REQUISITI DELL'ESERCIZIO:
A – Nel brano su Renzi e il liberalismo, riscrivi per favore il passaggio che comincia con "Alesina e Giavazzi" e finisce dopo "vuole politiche liberali.", mettendo "Presidente del Consiglio" al posto di "Premier".
B – Prosegui il brano su Renzi e il liberalismo a partire dalla sua ultima frase.

BRANO DI LETTURA:
----------------
Ma non è l'idea liberale. Dopodiché si può guardare con approvazione quei provvedimenti che quantomeno cercano di renderlo più efficiente (meno inefficinete mi pare più realistico) questo Stato, ma anche qui, se l'intento sbandierato è questo, risultati finora pochini. 
Alesina e Giavazzi plaudono al Jobs Act, e vedremo nel proseguio se hanno ragione.
Bocciano invece il Premier in materia di liberalizzazioni. E si torna da capo, cioè alla considerazione che Renzi NON è un liberale, e non vuole politiche liberali. 
Quindi perché mai noi dovremmo votare lui o il suo partito ?
----------------
DATI FORNITI:
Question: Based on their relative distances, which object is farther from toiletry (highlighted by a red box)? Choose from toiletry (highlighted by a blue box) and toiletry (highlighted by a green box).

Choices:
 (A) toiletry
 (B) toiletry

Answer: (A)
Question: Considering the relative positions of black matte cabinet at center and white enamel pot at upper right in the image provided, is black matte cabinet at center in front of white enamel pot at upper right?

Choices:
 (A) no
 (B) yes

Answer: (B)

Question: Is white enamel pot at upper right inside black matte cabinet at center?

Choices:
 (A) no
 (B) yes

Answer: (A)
----------------
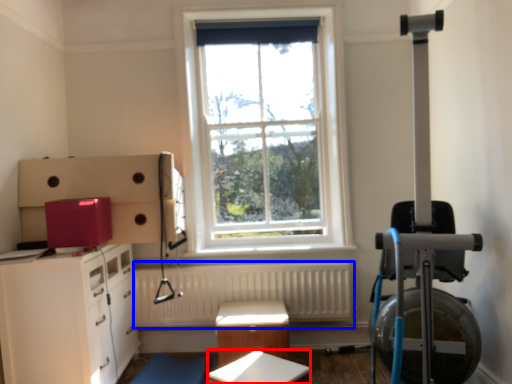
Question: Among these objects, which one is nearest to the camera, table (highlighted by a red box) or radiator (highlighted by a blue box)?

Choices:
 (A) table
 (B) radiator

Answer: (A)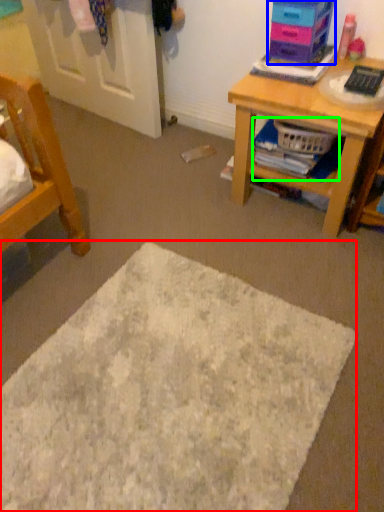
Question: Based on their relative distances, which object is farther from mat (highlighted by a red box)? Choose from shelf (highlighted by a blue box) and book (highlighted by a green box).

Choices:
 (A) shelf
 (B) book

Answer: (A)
----------------
RISPOSTE PER CONSEGNA:
A –
Alesina e Giavazzi plaudono al Jobs Act, e vedremo nel proseguio se hanno ragione.
Bocciano invece il Presidente del Consiglio in materia di liberalizzazioni. E si torna da capo, cioè alla considerazione che Renzi NON è un liberale, e non vuole politiche liberali.

B –
Lo scarso coraggio di renzi
di Alberto Alesina e Francesco Giavazzi
 

Le norme sulla concorrenza sono fondamentali per far crescere un’economia. Senza mercati concorrenziali le imprese obsolete sopravvivono a scapito di imprese più efficienti. Uno dei motivi per cui la nostra economia è ferma da anni. Molte aziende pubbliche inefficienti, controllate dalla politica (ad esempio nella gestione dei rifiuti urbani) sopravvivono in mercati protetti. Non è consentito mettere all’asta quei servizi, affidandoli a privati con tariffe più basse. In molte regioni i treni locali sono fatiscenti, ma non si permette che siano imprenditori privati, spinti e motivati dalla concorrenza, a gestirli.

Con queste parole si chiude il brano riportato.